Assessment of the effect of wave device application on morphological changes in organs and cells of irradiated animals
Summary. Aim: To study the effect of the Device for wave influence on biological objects on the prevention of the development of acute radiation sickness and chronic radiation syndrome in vivo. Materials and Methods: The studies were performed on white rats irradiated at a dose of 8 Gy. The experimental group of irradiated rats was treated with a wave Device (Patent of Ukraine No. 53568) once, for 2.5 min, 1.5 h after irradiation. Their organs were processed by standard histologic methods. Results: In the demagnetized rats, dystrophic changes in cells and tissues of liver, lungs, kidneys, brain, bone marrow and spleen were insignificant in 60 days compared to the control non-demagnetized group of animals. Conclusion: The Device reduced the magnetic charge of magneto-containing elements and their compounds in the organism of the irradiated animals, and decreased the formation of reactive oxygen species, which play a key role in the development of radiation-induced diseases.
Submitted: October 12, 2017.
*Correspondence: E-mail: firstname.lastname@example.org
Abbreviations used: MALT — mucoso-associated lymphoid tissue; ROS — reactive oxygen species.

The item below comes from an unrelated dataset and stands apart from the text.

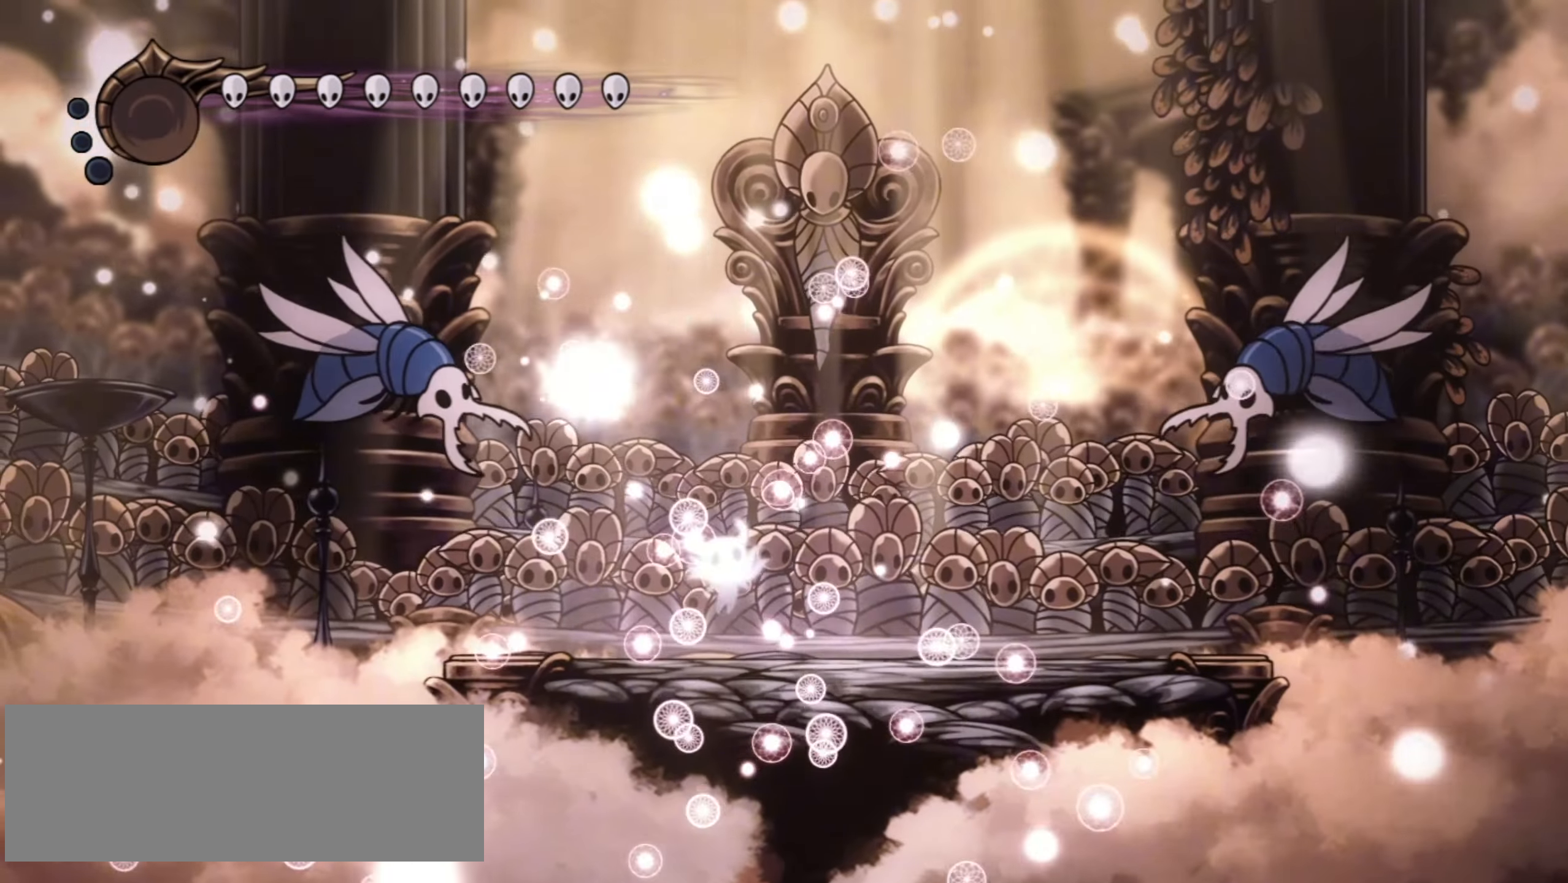
Gameplay with keyboard; each line is a JSON object with the keys held at the frame after it. "events" lists presses ("down") and releases ("up") of "a", "c", "d", "down", "f", "i", "left", "right", "s", "up", "x" and "z" between this image and that frame as [ms after this image, input, new state], when the widget could be followed in between. No other keys are recorded. Mouse input is not recorded.
{"keys": [], "events": []}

In the development of cell radiation injury in the dose range from 0.01 to 20 Sv and higher, an important role is played by oxygen, because irradiation leads to the formation of high concentrations of reactive oxygen species (ROS) — nitric oxide, peroxynitrite, primary lipid peroxidation products and toxic products of oxidative adducts of DNA. ROS arise during the process of radiation-induced hydrolysis, and begin from the formation of nonstable particles free radicals “carriers” of noncoupled electrons. They, actually, conduct this reaction “by chain” [1–4]. The latter plays the main role in the pathogenesis of radiation-induced diseases (acute radiation sickness and chronic radiation syndrome), and their oncohematological (leukemia, lymphoma, myelodysplastic syndromes, solid tumors) [6–17] and pulmonary (pneumosclerosis) complications and of more than 150 diseases, which have in the base peroxide chain processes with the formation of unstable active radicals-carriers of noncoupled electrons.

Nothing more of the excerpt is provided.